**GIVEN ENTRIES:**

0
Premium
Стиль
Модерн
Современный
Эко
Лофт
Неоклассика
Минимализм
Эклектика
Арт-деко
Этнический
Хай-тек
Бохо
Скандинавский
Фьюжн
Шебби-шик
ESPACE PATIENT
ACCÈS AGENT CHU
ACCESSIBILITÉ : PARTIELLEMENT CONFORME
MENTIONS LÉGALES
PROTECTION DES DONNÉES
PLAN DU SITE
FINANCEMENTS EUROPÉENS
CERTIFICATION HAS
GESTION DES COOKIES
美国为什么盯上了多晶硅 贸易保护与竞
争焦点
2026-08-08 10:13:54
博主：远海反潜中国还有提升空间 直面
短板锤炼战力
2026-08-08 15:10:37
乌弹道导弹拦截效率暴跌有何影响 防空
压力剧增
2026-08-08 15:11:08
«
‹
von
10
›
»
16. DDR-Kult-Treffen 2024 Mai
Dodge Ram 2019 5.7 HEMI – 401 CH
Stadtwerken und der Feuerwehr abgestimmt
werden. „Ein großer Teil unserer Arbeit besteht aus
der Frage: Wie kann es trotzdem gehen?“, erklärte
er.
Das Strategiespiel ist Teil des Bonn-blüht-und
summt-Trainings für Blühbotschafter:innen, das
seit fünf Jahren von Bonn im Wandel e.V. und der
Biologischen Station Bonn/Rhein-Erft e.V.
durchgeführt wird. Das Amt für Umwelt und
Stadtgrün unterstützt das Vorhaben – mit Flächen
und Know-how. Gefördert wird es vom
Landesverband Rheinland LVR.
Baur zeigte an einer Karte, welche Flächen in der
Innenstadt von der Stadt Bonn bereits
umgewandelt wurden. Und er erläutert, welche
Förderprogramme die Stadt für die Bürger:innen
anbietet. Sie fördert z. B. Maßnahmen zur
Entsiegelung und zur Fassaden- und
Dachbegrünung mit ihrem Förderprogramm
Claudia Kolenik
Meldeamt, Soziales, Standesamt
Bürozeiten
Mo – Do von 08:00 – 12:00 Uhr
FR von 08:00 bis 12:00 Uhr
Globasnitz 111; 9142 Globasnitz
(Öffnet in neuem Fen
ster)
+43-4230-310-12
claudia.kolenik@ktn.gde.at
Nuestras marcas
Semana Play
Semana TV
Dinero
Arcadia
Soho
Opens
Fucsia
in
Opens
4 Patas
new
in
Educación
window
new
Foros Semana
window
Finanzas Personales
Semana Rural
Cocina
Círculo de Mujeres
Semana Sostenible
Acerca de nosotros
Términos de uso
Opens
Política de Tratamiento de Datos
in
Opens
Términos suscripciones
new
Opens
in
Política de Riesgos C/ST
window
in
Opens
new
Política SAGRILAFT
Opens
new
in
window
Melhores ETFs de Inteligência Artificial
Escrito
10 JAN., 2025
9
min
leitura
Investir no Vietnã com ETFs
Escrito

**TO DO:** Scan the records for the string "welche". Copy each line in which it appears.

**YOUR SOLUTION:**
Baur zeigte an einer Karte, welche Flächen in der
umgewandelt wurden. Und er erläutert, welche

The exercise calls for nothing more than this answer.